Mitzie Hunter moved from education minister to become minister of advanced education, Eleanor McMahon left her role as tourism, culture and sport minister to lead the treasury board, and Steven Del Duca was shuffled from transportation to economic development.

Indira Naidoo-Harris, who had been the status of women minister and minister responsible for early years and child care, will fill the job of education minister while keeping her early years and child care responsibilities.

Kathryn McGarry was moved from natural resources to become the new transportation minister.

In addition, three backbenchers were promoted into cabinet.

Nathalie Des Rosiers, who was elected in Ottawa-Vanier in a byelection in November, 2016, became natural resources minister, Daiene Vernile, who represents Kitchener Centre, is now minister of tourism, culture and sport, and Harinder Malhi, of Brampton-Springdale, became the new minister of the status of women.

Many of the ministers involved in the shuffle represent ridings—largely in the key Greater Toronto Area battleground—that may see closely-fought races in the election.

As well, the new cabinet is close to gender parity, with 13 women and 16 men.

“I think it is important to have diversity—gender and regional and background diversity—at the cabinet table and so that has been part of the consideration as we go into this cabinet shuffle,” Wynne noted.

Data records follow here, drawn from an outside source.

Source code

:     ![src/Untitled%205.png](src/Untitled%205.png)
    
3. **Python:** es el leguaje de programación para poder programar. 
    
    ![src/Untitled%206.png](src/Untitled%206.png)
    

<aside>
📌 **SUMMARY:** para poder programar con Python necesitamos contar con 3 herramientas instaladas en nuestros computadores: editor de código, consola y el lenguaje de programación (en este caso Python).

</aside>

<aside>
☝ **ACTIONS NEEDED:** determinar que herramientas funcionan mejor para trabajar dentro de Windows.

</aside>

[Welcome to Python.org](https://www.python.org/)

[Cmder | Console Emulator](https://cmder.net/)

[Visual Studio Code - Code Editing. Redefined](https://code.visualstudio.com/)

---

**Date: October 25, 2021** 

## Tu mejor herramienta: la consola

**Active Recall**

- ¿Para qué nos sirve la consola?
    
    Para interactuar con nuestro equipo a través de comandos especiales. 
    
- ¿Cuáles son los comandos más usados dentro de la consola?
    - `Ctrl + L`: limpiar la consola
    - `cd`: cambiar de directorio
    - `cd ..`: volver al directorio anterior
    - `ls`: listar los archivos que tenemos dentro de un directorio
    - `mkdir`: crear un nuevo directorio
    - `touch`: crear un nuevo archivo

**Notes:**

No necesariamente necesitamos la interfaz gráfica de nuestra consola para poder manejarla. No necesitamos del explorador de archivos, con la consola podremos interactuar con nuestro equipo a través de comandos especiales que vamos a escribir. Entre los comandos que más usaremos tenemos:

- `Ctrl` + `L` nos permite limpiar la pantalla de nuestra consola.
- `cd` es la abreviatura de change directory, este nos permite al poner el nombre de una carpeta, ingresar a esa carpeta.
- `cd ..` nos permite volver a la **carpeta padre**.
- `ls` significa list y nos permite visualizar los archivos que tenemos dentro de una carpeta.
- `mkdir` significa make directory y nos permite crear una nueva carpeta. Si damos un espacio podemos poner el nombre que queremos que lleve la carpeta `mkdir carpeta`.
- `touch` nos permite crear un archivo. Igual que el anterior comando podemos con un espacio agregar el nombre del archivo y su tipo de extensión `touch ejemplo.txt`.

“It has been wonderful to have the people who have served for the last number of years, but the reality is there's new experience and there's a new perspective that can come to the table.”

The Progressive Conservatives likened the shuffle to rearranging chairs on a “sinking ship” while the NDP said the reason for the shuffle was to give Liberals at risk of losing their seats a title to pad their résumé before the election in June.

Wynne last shuffled her cabinet in July, with a few moves to replace Glen Murray, who left as environment minister to become executive director of the Pembina Institute.

At that time, Chris Ballard became environment minister and Peter Milczyn was promoted to take over Ballard's former post as housing minister.

Wynne previously has downplayed the effect of several senior cabinet members not running again, saying people sacrifice a lot to enter politics.

Speaker Dave Levac, the Liberal representative for Brant, and Monte Kwinter, Ontario's oldest MPP, also have announced they won't seek re-election.